- Set task -
Copy the data below word for word, starting at the very beginning and ending at the line that contains "title С какими". Include that last line too.

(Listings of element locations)
★ ★ ★ ★ ★
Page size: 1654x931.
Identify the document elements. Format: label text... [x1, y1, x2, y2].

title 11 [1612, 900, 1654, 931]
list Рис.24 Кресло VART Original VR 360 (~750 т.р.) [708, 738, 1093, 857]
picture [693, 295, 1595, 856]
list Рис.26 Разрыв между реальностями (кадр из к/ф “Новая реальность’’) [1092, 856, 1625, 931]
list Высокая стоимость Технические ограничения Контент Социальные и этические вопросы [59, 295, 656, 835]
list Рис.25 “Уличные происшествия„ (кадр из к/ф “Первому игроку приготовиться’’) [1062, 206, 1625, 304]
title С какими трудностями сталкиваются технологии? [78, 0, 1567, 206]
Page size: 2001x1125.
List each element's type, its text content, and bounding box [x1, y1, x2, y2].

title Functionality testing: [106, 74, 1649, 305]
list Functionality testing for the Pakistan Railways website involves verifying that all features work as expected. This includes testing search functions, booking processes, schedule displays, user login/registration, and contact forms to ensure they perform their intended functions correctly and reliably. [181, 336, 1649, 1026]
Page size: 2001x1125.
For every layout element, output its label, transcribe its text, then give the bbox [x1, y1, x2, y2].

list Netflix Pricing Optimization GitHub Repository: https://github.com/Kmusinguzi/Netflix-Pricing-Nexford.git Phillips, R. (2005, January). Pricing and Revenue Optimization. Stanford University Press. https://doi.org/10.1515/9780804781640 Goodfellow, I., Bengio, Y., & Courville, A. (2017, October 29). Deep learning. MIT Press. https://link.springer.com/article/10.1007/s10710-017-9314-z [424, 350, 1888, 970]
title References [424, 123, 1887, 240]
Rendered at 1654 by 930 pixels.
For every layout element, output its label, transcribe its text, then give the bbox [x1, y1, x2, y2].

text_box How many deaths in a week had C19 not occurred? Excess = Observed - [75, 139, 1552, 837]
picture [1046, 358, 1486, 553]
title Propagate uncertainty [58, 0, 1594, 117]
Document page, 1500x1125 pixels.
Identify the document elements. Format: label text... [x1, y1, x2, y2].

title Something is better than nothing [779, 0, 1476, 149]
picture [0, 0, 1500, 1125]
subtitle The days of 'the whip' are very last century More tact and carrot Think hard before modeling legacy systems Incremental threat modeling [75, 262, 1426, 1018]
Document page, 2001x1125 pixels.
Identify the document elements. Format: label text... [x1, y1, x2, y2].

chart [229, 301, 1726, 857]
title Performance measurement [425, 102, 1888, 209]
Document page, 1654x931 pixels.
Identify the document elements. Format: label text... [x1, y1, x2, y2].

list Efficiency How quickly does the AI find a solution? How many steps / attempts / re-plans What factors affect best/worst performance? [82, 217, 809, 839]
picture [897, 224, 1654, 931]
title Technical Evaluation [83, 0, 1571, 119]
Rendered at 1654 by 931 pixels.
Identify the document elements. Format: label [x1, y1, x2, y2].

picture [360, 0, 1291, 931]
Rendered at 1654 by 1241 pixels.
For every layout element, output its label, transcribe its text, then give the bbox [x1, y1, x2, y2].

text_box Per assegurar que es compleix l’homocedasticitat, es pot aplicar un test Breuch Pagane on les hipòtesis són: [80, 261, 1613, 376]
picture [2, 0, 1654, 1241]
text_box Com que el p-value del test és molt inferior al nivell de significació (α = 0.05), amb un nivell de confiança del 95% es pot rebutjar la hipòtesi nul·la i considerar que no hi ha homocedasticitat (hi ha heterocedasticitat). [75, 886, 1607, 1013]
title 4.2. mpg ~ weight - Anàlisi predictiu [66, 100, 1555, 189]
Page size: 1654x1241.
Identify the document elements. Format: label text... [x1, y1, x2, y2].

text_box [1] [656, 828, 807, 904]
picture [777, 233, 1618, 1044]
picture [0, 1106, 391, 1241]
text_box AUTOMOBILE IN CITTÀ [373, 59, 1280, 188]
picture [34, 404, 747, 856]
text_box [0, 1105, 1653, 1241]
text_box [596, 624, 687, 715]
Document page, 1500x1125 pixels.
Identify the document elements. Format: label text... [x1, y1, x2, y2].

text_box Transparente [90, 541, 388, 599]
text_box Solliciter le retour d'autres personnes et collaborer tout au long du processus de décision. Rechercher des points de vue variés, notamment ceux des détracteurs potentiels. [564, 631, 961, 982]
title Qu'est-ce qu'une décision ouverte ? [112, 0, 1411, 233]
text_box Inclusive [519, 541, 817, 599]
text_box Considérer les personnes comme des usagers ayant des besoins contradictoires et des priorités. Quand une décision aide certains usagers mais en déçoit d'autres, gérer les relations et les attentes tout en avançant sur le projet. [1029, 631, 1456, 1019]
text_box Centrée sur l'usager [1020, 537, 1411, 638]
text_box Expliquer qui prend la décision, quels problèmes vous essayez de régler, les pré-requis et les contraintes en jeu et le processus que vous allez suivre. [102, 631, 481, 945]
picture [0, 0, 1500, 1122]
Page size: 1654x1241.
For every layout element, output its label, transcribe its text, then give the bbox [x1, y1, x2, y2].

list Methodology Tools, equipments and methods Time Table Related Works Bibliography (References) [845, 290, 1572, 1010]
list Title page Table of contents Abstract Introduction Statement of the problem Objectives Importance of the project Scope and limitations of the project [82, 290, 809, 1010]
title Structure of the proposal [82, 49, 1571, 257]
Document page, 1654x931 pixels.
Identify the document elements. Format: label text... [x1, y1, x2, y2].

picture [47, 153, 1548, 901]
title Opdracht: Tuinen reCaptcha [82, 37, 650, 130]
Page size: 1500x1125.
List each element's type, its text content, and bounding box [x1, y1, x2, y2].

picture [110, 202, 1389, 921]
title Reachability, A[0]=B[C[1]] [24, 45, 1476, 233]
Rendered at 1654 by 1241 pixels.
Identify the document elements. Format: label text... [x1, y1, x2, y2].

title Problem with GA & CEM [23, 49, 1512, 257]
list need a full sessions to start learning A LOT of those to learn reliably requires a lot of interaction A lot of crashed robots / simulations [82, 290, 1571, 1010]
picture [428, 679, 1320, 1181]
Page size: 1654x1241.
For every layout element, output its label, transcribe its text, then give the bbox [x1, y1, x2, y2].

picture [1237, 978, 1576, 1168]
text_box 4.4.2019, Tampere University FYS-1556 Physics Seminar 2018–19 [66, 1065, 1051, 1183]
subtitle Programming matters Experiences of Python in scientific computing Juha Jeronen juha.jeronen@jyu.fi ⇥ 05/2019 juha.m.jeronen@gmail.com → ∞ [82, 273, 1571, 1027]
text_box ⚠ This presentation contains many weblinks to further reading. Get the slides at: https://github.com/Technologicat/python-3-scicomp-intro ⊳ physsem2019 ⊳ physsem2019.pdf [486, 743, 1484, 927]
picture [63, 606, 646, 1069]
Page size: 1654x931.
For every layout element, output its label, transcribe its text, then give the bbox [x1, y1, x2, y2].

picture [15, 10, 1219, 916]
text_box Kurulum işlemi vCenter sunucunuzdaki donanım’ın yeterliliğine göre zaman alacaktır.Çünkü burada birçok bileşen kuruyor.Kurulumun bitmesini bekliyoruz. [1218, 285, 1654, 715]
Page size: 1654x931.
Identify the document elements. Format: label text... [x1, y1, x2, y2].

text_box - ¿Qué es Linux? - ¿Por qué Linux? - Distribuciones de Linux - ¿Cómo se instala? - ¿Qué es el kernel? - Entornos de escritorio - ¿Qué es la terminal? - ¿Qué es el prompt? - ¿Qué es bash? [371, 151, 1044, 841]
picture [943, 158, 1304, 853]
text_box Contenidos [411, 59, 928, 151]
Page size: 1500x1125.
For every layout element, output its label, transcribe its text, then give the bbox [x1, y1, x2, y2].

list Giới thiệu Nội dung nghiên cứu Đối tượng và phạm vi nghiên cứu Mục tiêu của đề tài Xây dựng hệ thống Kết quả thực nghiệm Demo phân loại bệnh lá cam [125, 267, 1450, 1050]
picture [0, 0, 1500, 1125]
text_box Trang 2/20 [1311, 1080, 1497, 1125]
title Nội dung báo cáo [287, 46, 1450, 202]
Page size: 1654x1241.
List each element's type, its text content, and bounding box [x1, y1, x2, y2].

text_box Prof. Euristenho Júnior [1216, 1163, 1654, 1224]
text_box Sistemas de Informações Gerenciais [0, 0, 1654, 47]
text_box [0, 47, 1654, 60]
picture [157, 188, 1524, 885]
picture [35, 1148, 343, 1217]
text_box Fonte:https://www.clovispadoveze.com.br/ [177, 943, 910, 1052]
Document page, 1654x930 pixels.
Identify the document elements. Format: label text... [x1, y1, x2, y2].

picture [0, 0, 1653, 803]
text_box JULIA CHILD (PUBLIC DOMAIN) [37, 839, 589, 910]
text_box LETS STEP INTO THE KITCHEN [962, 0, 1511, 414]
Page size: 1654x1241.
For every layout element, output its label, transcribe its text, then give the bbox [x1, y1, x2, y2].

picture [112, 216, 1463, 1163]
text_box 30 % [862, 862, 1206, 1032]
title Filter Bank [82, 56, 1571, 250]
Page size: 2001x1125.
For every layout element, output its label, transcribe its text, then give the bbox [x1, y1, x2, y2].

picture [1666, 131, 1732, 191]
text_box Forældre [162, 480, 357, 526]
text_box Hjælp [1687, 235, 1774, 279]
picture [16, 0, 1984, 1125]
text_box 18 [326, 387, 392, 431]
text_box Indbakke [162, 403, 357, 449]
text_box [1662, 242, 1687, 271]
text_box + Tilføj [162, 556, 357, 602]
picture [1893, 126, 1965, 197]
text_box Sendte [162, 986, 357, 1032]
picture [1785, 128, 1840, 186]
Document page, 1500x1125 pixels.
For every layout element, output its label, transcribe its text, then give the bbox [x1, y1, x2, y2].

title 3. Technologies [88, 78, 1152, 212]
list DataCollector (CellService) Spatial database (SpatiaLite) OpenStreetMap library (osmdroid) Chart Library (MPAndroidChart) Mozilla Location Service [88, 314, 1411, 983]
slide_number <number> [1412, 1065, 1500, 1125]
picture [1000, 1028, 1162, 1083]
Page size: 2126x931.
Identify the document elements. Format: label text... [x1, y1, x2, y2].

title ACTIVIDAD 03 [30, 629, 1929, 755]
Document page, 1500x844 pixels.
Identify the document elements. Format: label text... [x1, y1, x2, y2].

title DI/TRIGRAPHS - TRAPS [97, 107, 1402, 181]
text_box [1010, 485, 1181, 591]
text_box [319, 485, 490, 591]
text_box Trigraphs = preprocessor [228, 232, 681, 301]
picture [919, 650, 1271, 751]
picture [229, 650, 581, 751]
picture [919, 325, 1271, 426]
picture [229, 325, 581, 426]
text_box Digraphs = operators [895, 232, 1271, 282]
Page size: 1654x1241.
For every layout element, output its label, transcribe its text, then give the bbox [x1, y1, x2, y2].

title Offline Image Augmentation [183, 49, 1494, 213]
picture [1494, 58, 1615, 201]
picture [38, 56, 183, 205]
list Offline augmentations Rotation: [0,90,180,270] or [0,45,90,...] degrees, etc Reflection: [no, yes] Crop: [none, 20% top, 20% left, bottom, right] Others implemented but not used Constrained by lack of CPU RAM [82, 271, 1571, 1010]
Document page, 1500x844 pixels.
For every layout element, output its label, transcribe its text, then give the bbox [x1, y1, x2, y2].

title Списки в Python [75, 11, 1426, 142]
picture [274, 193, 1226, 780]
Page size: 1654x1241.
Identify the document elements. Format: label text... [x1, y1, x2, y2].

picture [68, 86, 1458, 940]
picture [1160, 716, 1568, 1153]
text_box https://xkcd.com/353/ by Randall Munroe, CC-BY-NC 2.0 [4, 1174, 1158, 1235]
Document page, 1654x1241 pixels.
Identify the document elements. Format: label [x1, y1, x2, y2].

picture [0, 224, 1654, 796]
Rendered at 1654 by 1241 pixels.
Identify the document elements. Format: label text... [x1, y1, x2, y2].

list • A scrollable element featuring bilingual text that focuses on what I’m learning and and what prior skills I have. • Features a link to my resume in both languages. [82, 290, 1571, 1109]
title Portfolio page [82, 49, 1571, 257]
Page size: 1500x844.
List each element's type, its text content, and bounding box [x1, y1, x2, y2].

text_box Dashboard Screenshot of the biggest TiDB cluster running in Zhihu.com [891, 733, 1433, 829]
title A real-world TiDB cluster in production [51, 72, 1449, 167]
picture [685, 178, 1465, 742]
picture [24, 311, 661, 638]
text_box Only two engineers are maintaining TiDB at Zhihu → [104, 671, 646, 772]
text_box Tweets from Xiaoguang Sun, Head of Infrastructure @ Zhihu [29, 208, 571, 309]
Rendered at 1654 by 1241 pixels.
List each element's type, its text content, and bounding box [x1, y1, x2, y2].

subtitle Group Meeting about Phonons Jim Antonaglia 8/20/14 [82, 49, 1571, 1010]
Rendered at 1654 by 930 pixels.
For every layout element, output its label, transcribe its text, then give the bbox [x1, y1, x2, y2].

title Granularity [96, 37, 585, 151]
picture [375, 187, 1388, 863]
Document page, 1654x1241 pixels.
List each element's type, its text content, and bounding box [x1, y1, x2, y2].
★ ★ ★ ★ ★
- Right answer -
Page size: 1654x931.
Identify the document elements. Format: label text... [x1, y1, x2, y2].

title 11 [1612, 900, 1654, 931]
list Рис.24 Кресло VART Original VR 360 (~750 т.р.) [708, 738, 1093, 857]
picture [693, 295, 1595, 856]
list Рис.26 Разрыв между реальностями (кадр из к/ф “Новая реальность’’) [1092, 856, 1625, 931]
list Высокая стоимость Технические ограничения Контент Социальные и этические вопросы [59, 295, 656, 835]
list Рис.25 “Уличные происшествия„ (кадр из к/ф “Первому игроку приготовиться’’) [1062, 206, 1625, 304]
title С какими трудностями сталкиваются технологии? [78, 0, 1567, 206]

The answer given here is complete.